By Robert George Sprackland, Ph.D.

     The fact of biological evolution is one of the most well-supported and thoroughly tested theories in science. In fact, it is very possibly the only theory that has some form of support from virtually every other field and discipline of science. It is the very backbone of biology, and essential to the progress of almost every aspect of the study of life. The classification system used for cataloguing life is based on grouping evolutionarily related species more closely together than they are to other groups.

In simple terms, biologists define evolution as a change in allele frequencies in populations over time that lead to descent with modification. Sufficient modification may lead to the formation of new species, termed speciation. The process may be slow and be the result of a very long-term (tens or hundreds of millions of years) accumulation of genetic novelties (that is, new genes or alleles not found in the parent population) termed gradualism, or may be the result of a rather rapid change (say over a few  million of years) in one or a few key genes, termed punctuated equilibrium.
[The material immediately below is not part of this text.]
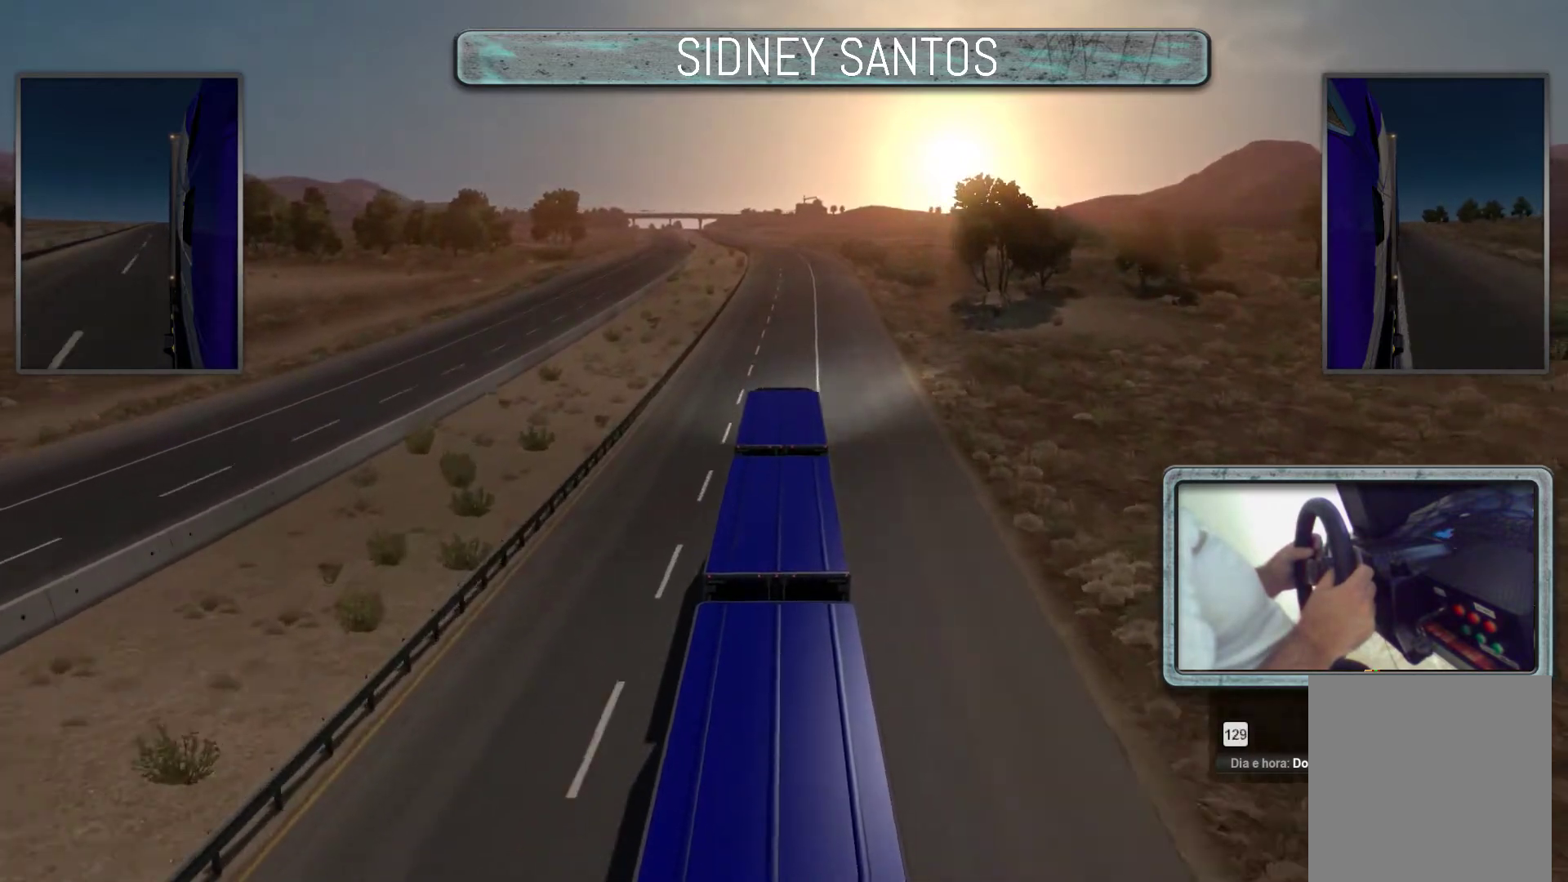
{"buttons": ["DPAD_DOWN"], "left_stick": "up", "events": []}
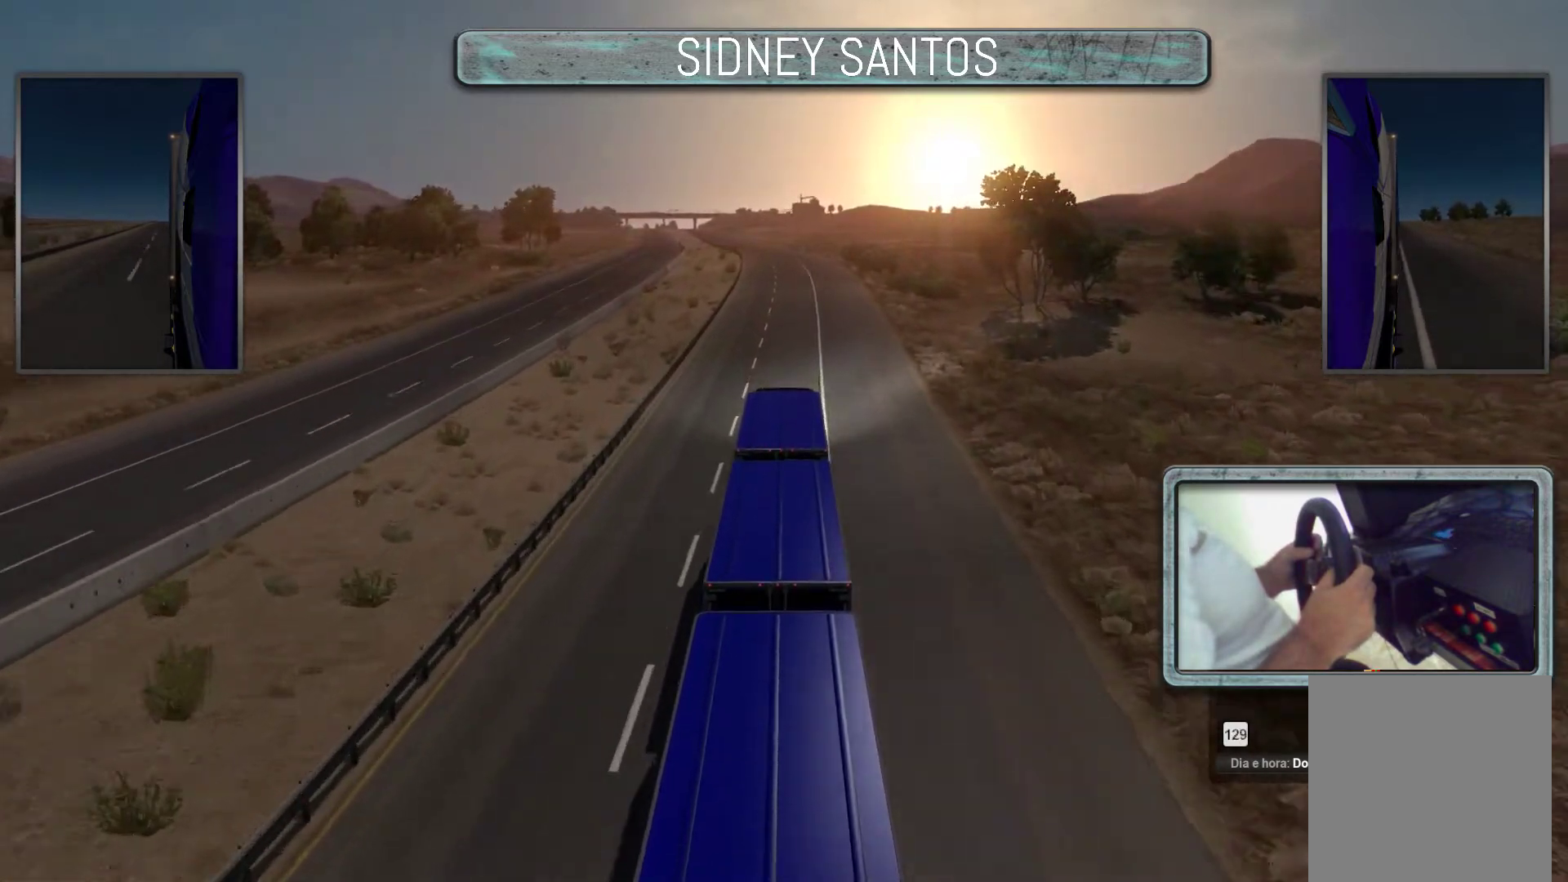
{"buttons": ["DPAD_DOWN"], "left_stick": "up", "events": []}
The evolution of many vertebrates seems to follow the former model, while snails, clams, orchids and grasses seem to follow the latter. The net result of this allelic changing is summed up in another way: biological evolution is descent with inheritable (meaning genetic) modification.

This is the famous exhibit depicting the evolution of horses from a fossil ancestor known as Hyracotherium (once known as Eohippus). Over time, horses evolved to loose toes, a demonstration that evolution does not necessarily involved addition or complication of features. Photo by Dr. R. G. Sprackland.  

What, then, are alleles? Alleles are the specific variations of genes, and genes are sequences of DNA that code for the proteins that make up all life. As an example, consider human eye color; "eye color" would equate with the gene, while "brown" and "blue" would be the alleles. If a predominantly blue-eyed population were to become equally blue and brown eyed over time, then by definition evolution would have occurred. Note, however, that evolution only takes place in populations, not individuals. No matter how much you (or your genes) alter in your lifetime, you have not evolved.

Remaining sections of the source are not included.